Law Of the Jungle: Is Ours a Market Raw in Tooth and Claw?

Listener 20 June 1998.

Keywords: Governance;

Given East Asian financial corruption, we may ponder on the probity of New Zealand. It is often argued that government interventions generate manipulation and corruption. Compared to other rich OECD nations, New Zealand’s market interventions before 1984 were high (although by Eastern European and developing world standards they were not). But even by OECD standards, New Zealand’s level of corruption seems to have been low. Of course there was some, not all of it was exposed. Even so a myriad of opportunities were not seized upon.

The model of economic behaviour used to justify the post 1984 reforms says they should have been. The 1987 Treasury post-election briefing Government Management argued that economic behaviour was “opportunistic”. Why then did individuals not seize more of the opportunities presented to them by the interventions? Many will answer that we function on a degree of honesty and personal integrity, or that the system had non-economic sanctions which encouraged them. They are contradicting the 1987 Treasury theory.

* [Direction]
Reproduce the passage of the article on New Zealand's probity that begins with the words "The model of" and ends after the words "1987 Treasury theory.".

* [Provided material]
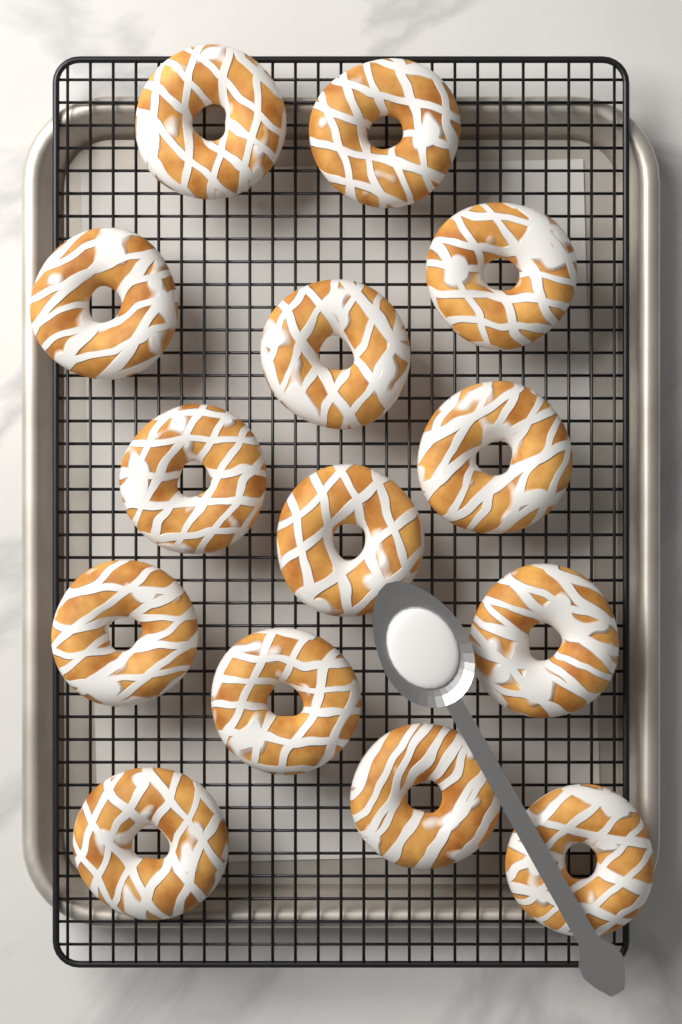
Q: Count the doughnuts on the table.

* [Written answer]
The model of economic behaviour used to justify the post 1984 reforms says they should have been. The 1987 Treasury post-election briefing Government Management argued that economic behaviour was “opportunistic”. Why then did individuals not seize more of the opportunities presented to them by the interventions? Many will answer that we function on a degree of honesty and personal integrity, or that the system had non-economic sanctions which encouraged them. They are contradicting the 1987 Treasury theory.